PROVIDED DATA:

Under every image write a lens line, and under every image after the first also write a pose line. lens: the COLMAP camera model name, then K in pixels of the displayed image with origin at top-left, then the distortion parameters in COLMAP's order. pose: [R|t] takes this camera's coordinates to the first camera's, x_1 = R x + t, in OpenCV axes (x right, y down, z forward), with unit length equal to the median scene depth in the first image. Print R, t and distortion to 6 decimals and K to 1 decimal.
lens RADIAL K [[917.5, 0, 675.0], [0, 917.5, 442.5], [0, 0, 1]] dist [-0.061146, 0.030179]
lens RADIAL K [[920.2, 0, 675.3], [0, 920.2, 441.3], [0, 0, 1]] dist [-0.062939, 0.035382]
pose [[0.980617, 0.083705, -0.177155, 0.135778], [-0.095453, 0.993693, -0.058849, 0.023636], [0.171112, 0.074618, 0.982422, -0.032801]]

WORK REQUIRED: Output every line of the material above again, unchanged and in the same order.

SOLUTION:
Under every image write a lens line, and under every image after the first also write a pose line. lens: the COLMAP camera model name, then K in pixels of the displayed image with origin at top-left, then the distortion parameters in COLMAP's order. pose: [R|t] takes this camera's coordinates to the first camera's, x_1 = R x + t, in OpenCV axes (x right, y down, z forward), with unit length equal to the median scene depth in the first image. Print R, t and distortion to 6 decimals and K to 1 decimal.
lens RADIAL K [[917.5, 0, 675.0], [0, 917.5, 442.5], [0, 0, 1]] dist [-0.061146, 0.030179]
lens RADIAL K [[920.2, 0, 675.3], [0, 920.2, 441.3], [0, 0, 1]] dist [-0.062939, 0.035382]
pose [[0.980617, 0.083705, -0.177155, 0.135778], [-0.095453, 0.993693, -0.058849, 0.023636], [0.171112, 0.074618, 0.982422, -0.032801]]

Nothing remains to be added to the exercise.